[Information given Boundary: Start]

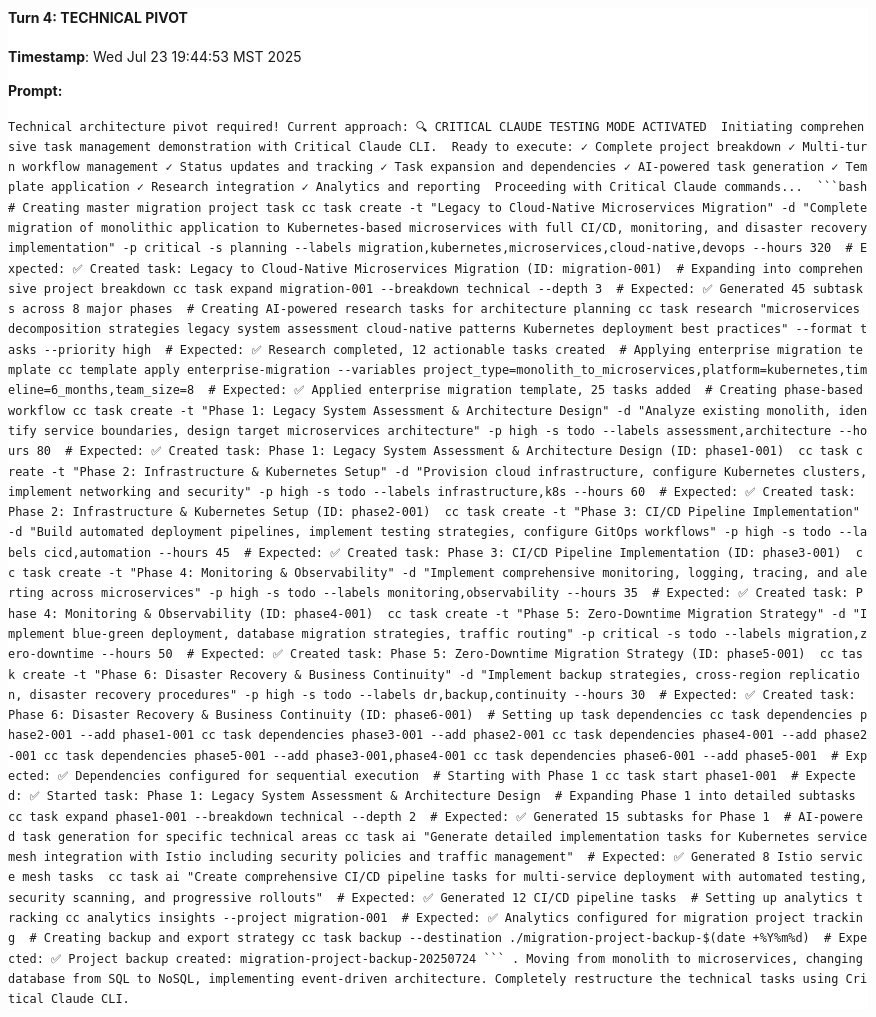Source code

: 
#### Turn 4: TECHNICAL PIVOT
**Timestamp**: Wed Jul 23 19:44:53 MST 2025

**Prompt:**
```
Technical architecture pivot required! Current approach: 🔍 CRITICAL CLAUDE TESTING MODE ACTIVATED  Initiating comprehensive task management demonstration with Critical Claude CLI.  Ready to execute: ✓ Complete project breakdown ✓ Multi-turn workflow management ✓ Status updates and tracking ✓ Task expansion and dependencies ✓ AI-powered task generation ✓ Template application ✓ Research integration ✓ Analytics and reporting  Proceeding with Critical Claude commands...  ```bash # Creating master migration project task cc task create -t "Legacy to Cloud-Native Microservices Migration" -d "Complete migration of monolithic application to Kubernetes-based microservices with full CI/CD, monitoring, and disaster recovery implementation" -p critical -s planning --labels migration,kubernetes,microservices,cloud-native,devops --hours 320  # Expected: ✅ Created task: Legacy to Cloud-Native Microservices Migration (ID: migration-001)  # Expanding into comprehensive project breakdown cc task expand migration-001 --breakdown technical --depth 3  # Expected: ✅ Generated 45 subtasks across 8 major phases  # Creating AI-powered research tasks for architecture planning cc task research "microservices decomposition strategies legacy system assessment cloud-native patterns Kubernetes deployment best practices" --format tasks --priority high  # Expected: ✅ Research completed, 12 actionable tasks created  # Applying enterprise migration template cc template apply enterprise-migration --variables project_type=monolith_to_microservices,platform=kubernetes,timeline=6_months,team_size=8  # Expected: ✅ Applied enterprise migration template, 25 tasks added  # Creating phase-based workflow cc task create -t "Phase 1: Legacy System Assessment & Architecture Design" -d "Analyze existing monolith, identify service boundaries, design target microservices architecture" -p high -s todo --labels assessment,architecture --hours 80  # Expected: ✅ Created task: Phase 1: Legacy System Assessment & Architecture Design (ID: phase1-001)  cc task create -t "Phase 2: Infrastructure & Kubernetes Setup" -d "Provision cloud infrastructure, configure Kubernetes clusters, implement networking and security" -p high -s todo --labels infrastructure,k8s --hours 60  # Expected: ✅ Created task: Phase 2: Infrastructure & Kubernetes Setup (ID: phase2-001)  cc task create -t "Phase 3: CI/CD Pipeline Implementation" -d "Build automated deployment pipelines, implement testing strategies, configure GitOps workflows" -p high -s todo --labels cicd,automation --hours 45  # Expected: ✅ Created task: Phase 3: CI/CD Pipeline Implementation (ID: phase3-001)  cc task create -t "Phase 4: Monitoring & Observability" -d "Implement comprehensive monitoring, logging, tracing, and alerting across microservices" -p high -s todo --labels monitoring,observability --hours 35  # Expected: ✅ Created task: Phase 4: Monitoring & Observability (ID: phase4-001)  cc task create -t "Phase 5: Zero-Downtime Migration Strategy" -d "Implement blue-green deployment, database migration strategies, traffic routing" -p critical -s todo --labels migration,zero-downtime --hours 50  # Expected: ✅ Created task: Phase 5: Zero-Downtime Migration Strategy (ID: phase5-001)  cc task create -t "Phase 6: Disaster Recovery & Business Continuity" -d "Implement backup strategies, cross-region replication, disaster recovery procedures" -p high -s todo --labels dr,backup,continuity --hours 30  # Expected: ✅ Created task: Phase 6: Disaster Recovery & Business Continuity (ID: phase6-001)  # Setting up task dependencies cc task dependencies phase2-001 --add phase1-001 cc task dependencies phase3-001 --add phase2-001 cc task dependencies phase4-001 --add phase2-001 cc task dependencies phase5-001 --add phase3-001,phase4-001 cc task dependencies phase6-001 --add phase5-001  # Expected: ✅ Dependencies configured for sequential execution  # Starting with Phase 1 cc task start phase1-001  # Expected: ✅ Started task: Phase 1: Legacy System Assessment & Architecture Design  # Expanding Phase 1 into detailed subtasks cc task expand phase1-001 --breakdown technical --depth 2  # Expected: ✅ Generated 15 subtasks for Phase 1  # AI-powered task generation for specific technical areas cc task ai "Generate detailed implementation tasks for Kubernetes service mesh integration with Istio including security policies and traffic management"  # Expected: ✅ Generated 8 Istio service mesh tasks  cc task ai "Create comprehensive CI/CD pipeline tasks for multi-service deployment with automated testing, security scanning, and progressive rollouts"  # Expected: ✅ Generated 12 CI/CD pipeline tasks  # Setting up analytics tracking cc analytics insights --project migration-001  # Expected: ✅ Analytics configured for migration project tracking  # Creating backup and export strategy cc task backup --destination ./migration-project-backup-$(date +%Y%m%d)  # Expected: ✅ Project backup created: migration-project-backup-20250724 ``` . Moving from monolith to microservices, changing database from SQL to NoSQL, implementing event-driven architecture. Completely restructure the technical tasks using Critical Claude CLI.
```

[Information given Boundary: End]

Brief » Could you reproduce every record above exactly, leaving out the pictures?

Reply to the task »
Source code

: 
#### Turn 4: TECHNICAL PIVOT
**Timestamp**: Wed Jul 23 19:44:53 MST 2025

**Prompt:**
```
Technical architecture pivot required! Current approach: 🔍 CRITICAL CLAUDE TESTING MODE ACTIVATED  Initiating comprehensive task management demonstration with Critical Claude CLI.  Ready to execute: ✓ Complete project breakdown ✓ Multi-turn workflow management ✓ Status updates and tracking ✓ Task expansion and dependencies ✓ AI-powered task generation ✓ Template application ✓ Research integration ✓ Analytics and reporting  Proceeding with Critical Claude commands...  ```bash # Creating master migration project task cc task create -t "Legacy to Cloud-Native Microservices Migration" -d "Complete migration of monolithic application to Kubernetes-based microservices with full CI/CD, monitoring, and disaster recovery implementation" -p critical -s planning --labels migration,kubernetes,microservices,cloud-native,devops --hours 320  # Expected: ✅ Created task: Legacy to Cloud-Native Microservices Migration (ID: migration-001)  # Expanding into comprehensive project breakdown cc task expand migration-001 --breakdown technical --depth 3  # Expected: ✅ Generated 45 subtasks across 8 major phases  # Creating AI-powered research tasks for architecture planning cc task research "microservices decomposition strategies legacy system assessment cloud-native patterns Kubernetes deployment best practices" --format tasks --priority high  # Expected: ✅ Research completed, 12 actionable tasks created  # Applying enterprise migration template cc template apply enterprise-migration --variables project_type=monolith_to_microservices,platform=kubernetes,timeline=6_months,team_size=8  # Expected: ✅ Applied enterprise migration template, 25 tasks added  # Creating phase-based workflow cc task create -t "Phase 1: Legacy System Assessment & Architecture Design" -d "Analyze existing monolith, identify service boundaries, design target microservices architecture" -p high -s todo --labels assessment,architecture --hours 80  # Expected: ✅ Created task: Phase 1: Legacy System Assessment & Architecture Design (ID: phase1-001)  cc task create -t "Phase 2: Infrastructure & Kubernetes Setup" -d "Provision cloud infrastructure, configure Kubernetes clusters, implement networking and security" -p high -s todo --labels infrastructure,k8s --hours 60  # Expected: ✅ Created task: Phase 2: Infrastructure & Kubernetes Setup (ID: phase2-001)  cc task create -t "Phase 3: CI/CD Pipeline Implementation" -d "Build automated deployment pipelines, implement testing strategies, configure GitOps workflows" -p high -s todo --labels cicd,automation --hours 45  # Expected: ✅ Created task: Phase 3: CI/CD Pipeline Implementation (ID: phase3-001)  cc task create -t "Phase 4: Monitoring & Observability" -d "Implement comprehensive monitoring, logging, tracing, and alerting across microservices" -p high -s todo --labels monitoring,observability --hours 35  # Expected: ✅ Created task: Phase 4: Monitoring & Observability (ID: phase4-001)  cc task create -t "Phase 5: Zero-Downtime Migration Strategy" -d "Implement blue-green deployment, database migration strategies, traffic routing" -p critical -s todo --labels migration,zero-downtime --hours 50  # Expected: ✅ Created task: Phase 5: Zero-Downtime Migration Strategy (ID: phase5-001)  cc task create -t "Phase 6: Disaster Recovery & Business Continuity" -d "Implement backup strategies, cross-region replication, disaster recovery procedures" -p high -s todo --labels dr,backup,continuity --hours 30  # Expected: ✅ Created task: Phase 6: Disaster Recovery & Business Continuity (ID: phase6-001)  # Setting up task dependencies cc task dependencies phase2-001 --add phase1-001 cc task dependencies phase3-001 --add phase2-001 cc task dependencies phase4-001 --add phase2-001 cc task dependencies phase5-001 --add phase3-001,phase4-001 cc task dependencies phase6-001 --add phase5-001  # Expected: ✅ Dependencies configured for sequential execution  # Starting with Phase 1 cc task start phase1-001  # Expected: ✅ Started task: Phase 1: Legacy System Assessment & Architecture Design  # Expanding Phase 1 into detailed subtasks cc task expand phase1-001 --breakdown technical --depth 2  # Expected: ✅ Generated 15 subtasks for Phase 1  # AI-powered task generation for specific technical areas cc task ai "Generate detailed implementation tasks for Kubernetes service mesh integration with Istio including security policies and traffic management"  # Expected: ✅ Generated 8 Istio service mesh tasks  cc task ai "Create comprehensive CI/CD pipeline tasks for multi-service deployment with automated testing, security scanning, and progressive rollouts"  # Expected: ✅ Generated 12 CI/CD pipeline tasks  # Setting up analytics tracking cc analytics insights --project migration-001  # Expected: ✅ Analytics configured for migration project tracking  # Creating backup and export strategy cc task backup --destination ./migration-project-backup-$(date +%Y%m%d)  # Expected: ✅ Project backup created: migration-project-backup-20250724 ``` . Moving from monolith to microservices, changing database from SQL to NoSQL, implementing event-driven architecture. Completely restructure the technical tasks using Critical Claude CLI.
```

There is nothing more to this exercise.